Before I get too far along in this conversation, I want to make it clear that I do not believe accessing one’s sexuality is “bad”. I believe sexuality and all the feelings and experiences that come with it are to be celebrated and valued. However, I do believe sexual behavior becomes harmful when it is used solely as a vehicle to escape anxiousness, stress, or any form of emotional distress. Anxiousness, stress, and other forms of emotional pain are signals our brain and body are sending to let us know there is a problem and that our physical or emotional well-being is in danger. In his book Wired for Intimacy, Struthers (2009) refers to studies of the brain which show the amygdala shutting down at the peak of sexual experience. Why is this relevant to this conversation? The amygdala is the part of our brain which sends signals of stress, anxiousness, fear, and pretty much all those other undesirable emotions. So, when we look at porn or have sex and then experience orgasm, we are unknowingly teaching ourselves that porn and sex is the fastest, most effective way to escape whatever we are perceiving to be threats to our well-being. To some degree, experiencing the climax of sex or porn becomes a type of survival instinct because your brain has been trained to associate that sensation with escaping experiences of fear and anxiousness which equates to successfully restoring mental and emotional well-being. While the brain and body’s association with sexual behavior and the escape from perceived threats to one’s self is not wrong, it also is not adaptive and, as you likely know, ultimately creates more stress and anxiousness. Once stress and anxiousness has been restored to the cognitive capacities of your brain as a result of looking at porn, guess where the untrained mind will be motivated to go in an attempt to alleviate the pain. You guessed it, right back to consuming some kind of sexual experience. And so the cycle continues.

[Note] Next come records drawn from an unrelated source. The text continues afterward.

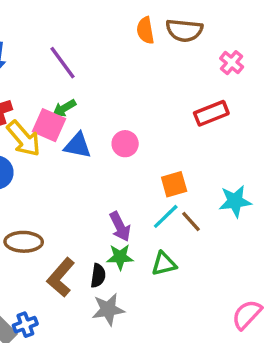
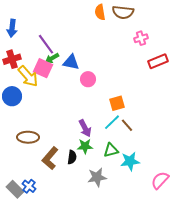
purple line: (63, 63) -> (46, 44), moved
pink cross: (232, 63) -> (141, 38), moved, turned 32
red rectangle: (211, 113) -> (158, 61), moved
blue triangle: (78, 145) -> (71, 62), moved
cyan star: (235, 201) -> (130, 161), moved
gray star: (108, 309) -> (97, 177), moved
blue cross: (25, 325) -> (29, 186), turned -32

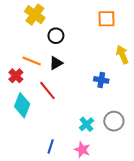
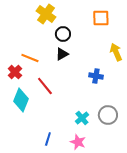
yellow cross: (35, 15) -> (46, 14), moved
black circle: (56, 36) -> (63, 34), moved
black triangle: (56, 63) -> (62, 54), moved

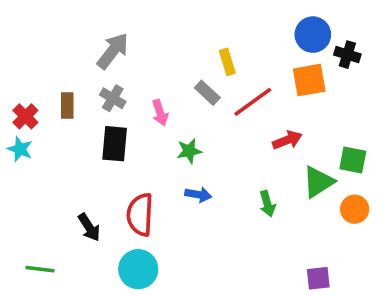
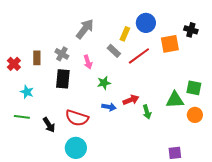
blue circle: (313, 35) -> (146, 23), moved
gray arrow: (113, 51) -> (85, 29), moved
yellow rectangle: (227, 62) -> (125, 34), turned 40
red arrow: (287, 140) -> (131, 100), moved
cyan star: (20, 149) -> (27, 92), moved
green triangle: (318, 182) -> (175, 100), turned 30
red semicircle: (140, 215) -> (77, 118), turned -75
green line: (40, 269) -> (22, 117), moved

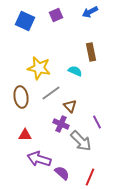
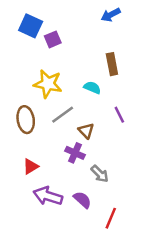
purple square: (56, 15) -> (53, 39), moved
purple line: (97, 122) -> (119, 115), moved
red triangle: (25, 135) -> (31, 166), turned -32
gray arrow: (81, 141) -> (100, 174), size x0.7
purple semicircle: (62, 173) -> (82, 200), moved

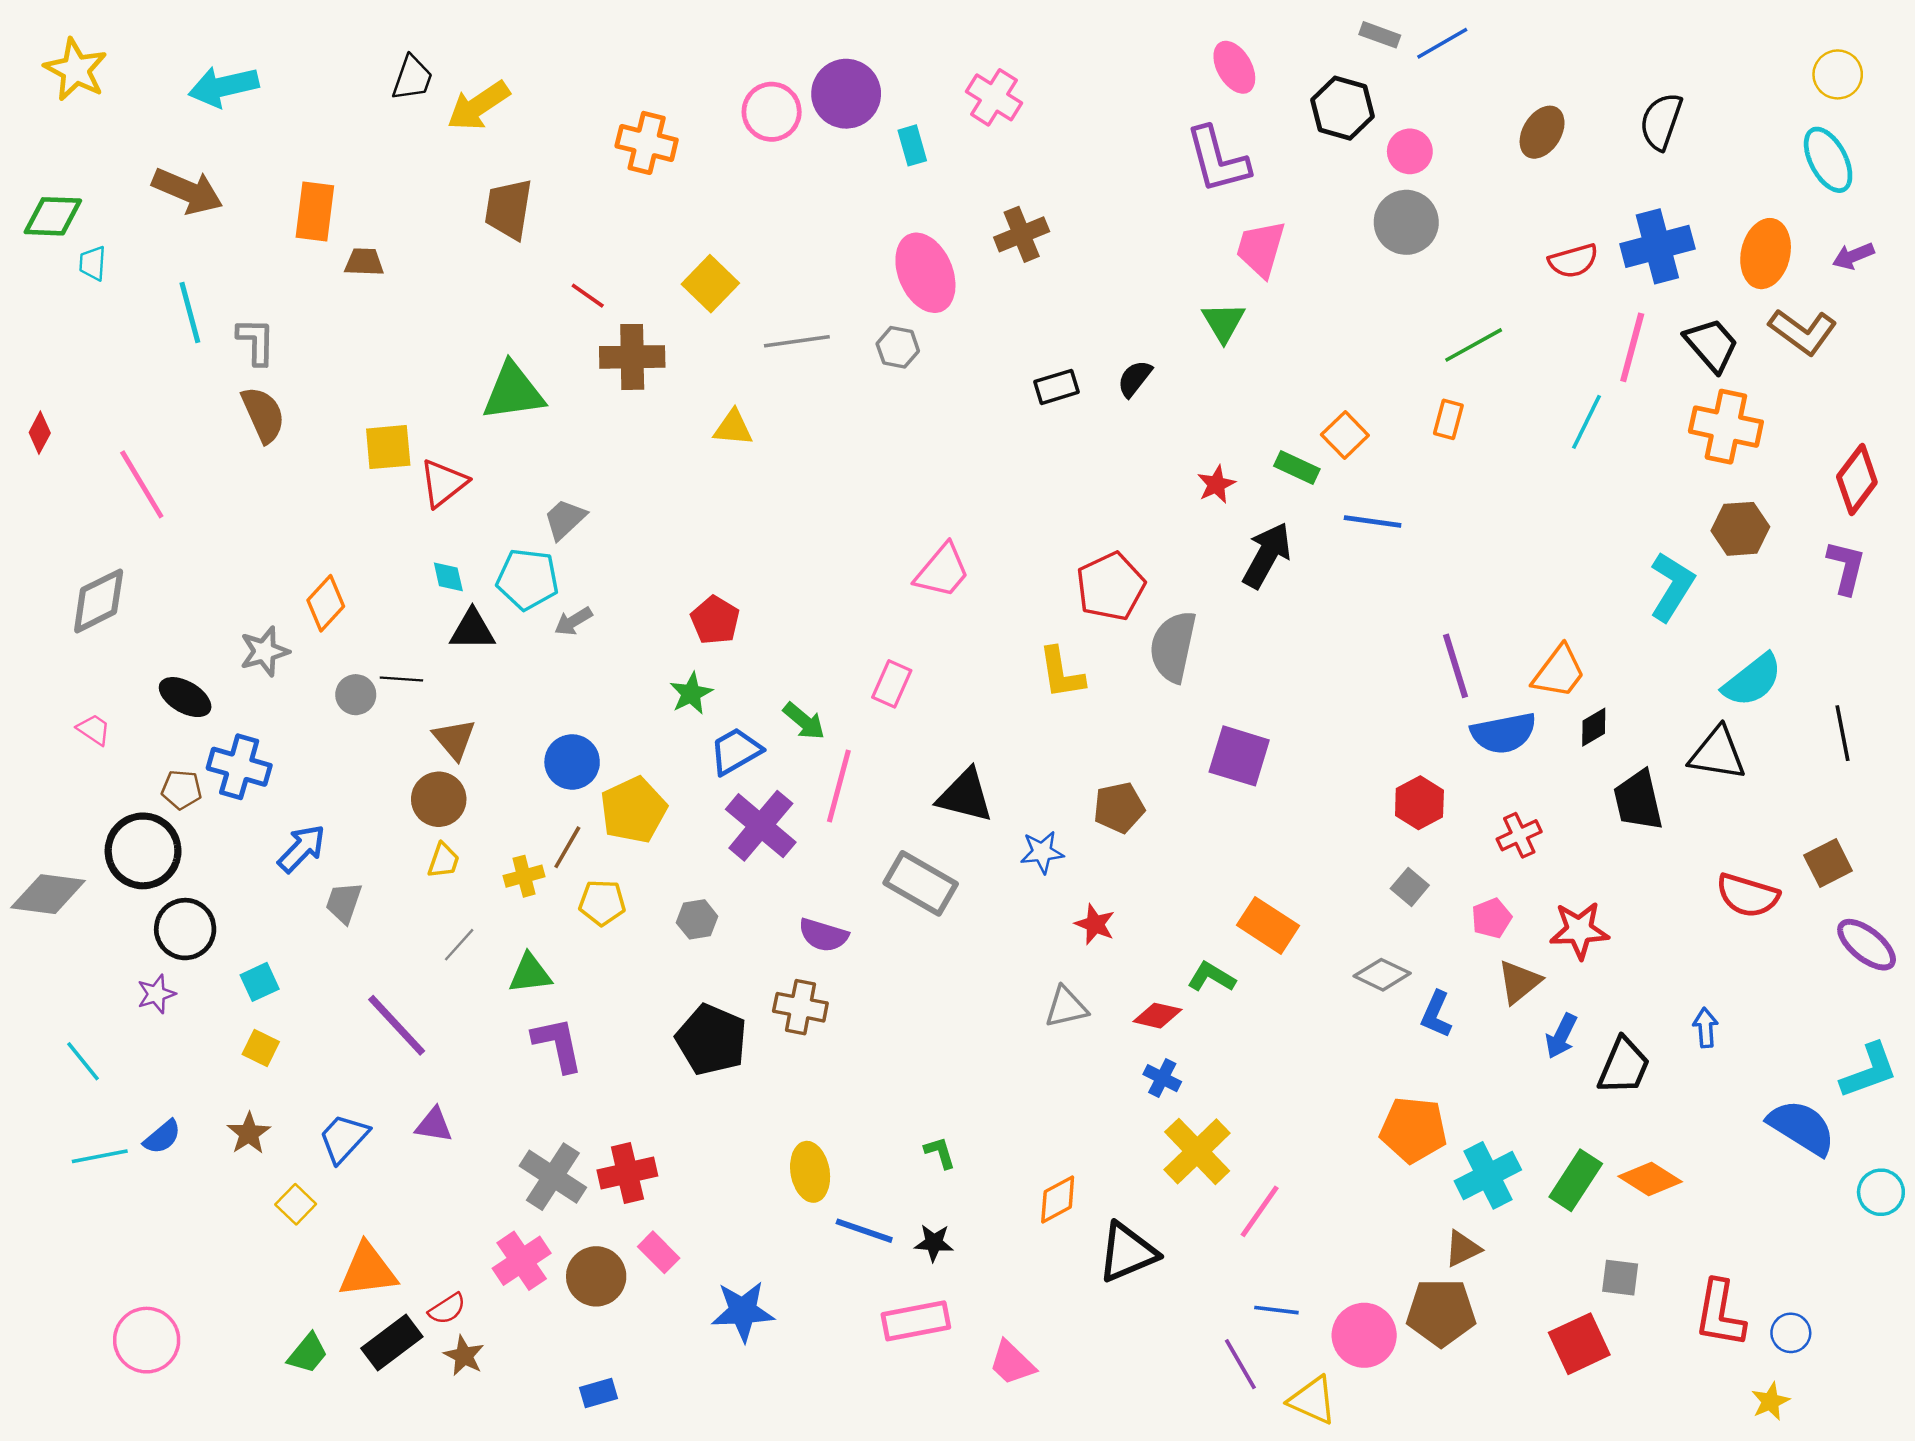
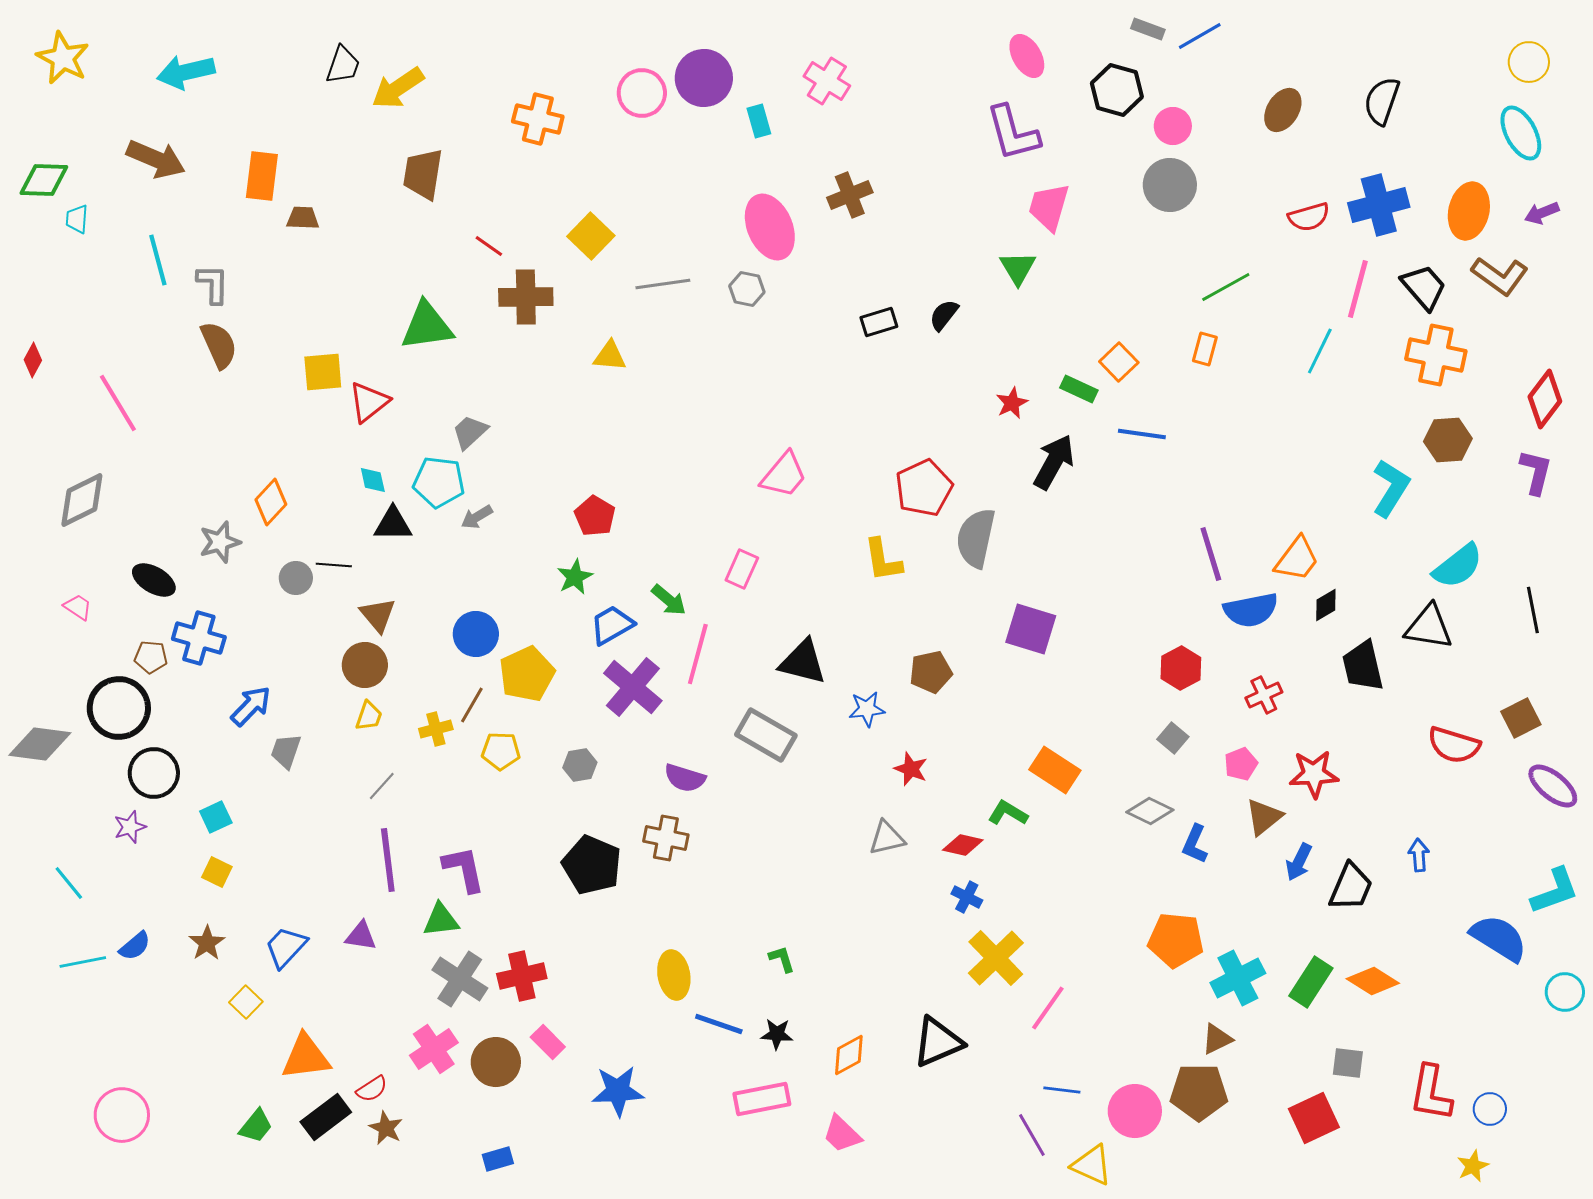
green triangle: (530, 973) -> (441, 920), moved
purple line: (397, 1025) -> (388, 860), moved, turned 36
orange diamond: (1058, 1199) -> (849, 1055), moved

Let’s go back to your brain’s desire to escape anxiousness, and emotional distress. A common mistake in one’s battle to reclaim their mind is that they must achieve freedom from these uncomfortable feelings so they don’t consume sex to resolve them. This misconception makes the problem worse because anxiousness and emotional distress are unavoidable aspects of life. Since these aspects of life are unavoidable, the pursuit to not experience them feels hopeless (emotional distress) and therefore one returns to the only surefire way they know to resolve the distress of hopelessness - sexual experience. The problem is not whether you experience anxiousness and emotional distress. The problem is in where you let these experiences move you. These undesirable experiences of anxiousness, stress, pain, sadness, whatever you are feeling are actually opportunities for us to build intimacy in valuable relationships. As an example, I was feeling anxious and stressed about completing my final projects for school last month. That signal of anxiousness and stress moved me to talk to my wife about how anxious and stressed I felt. As a result, she offered me comfort and talked to me about how I was feeling. Afterward, I felt much better and was grateful to have been known by my wife in my distress. My anxiousness and stress moved me to behave in a way which built intimacy between me and my wife.


To wrap things up for this week, if there is nothing else you get from this post, I hope that you begin to shift your perception of distressing emotional experiences from enemies to be avoided to friends which should be embraced. I don’t doubt that avoiding distress through any means possible helped you to survive at some point in your life. However, now avoidance may be causing far more harm than good. Again, the goal is not to avoid these distressing experiences, but to let them move you toward deeper, more fulfilling relationships with the right people in your life.


Reference


Struthers, W. M. (2009). Wired for intimacy: How pornography hijacks the male


brain. Downers Grove, IL: IVP Books.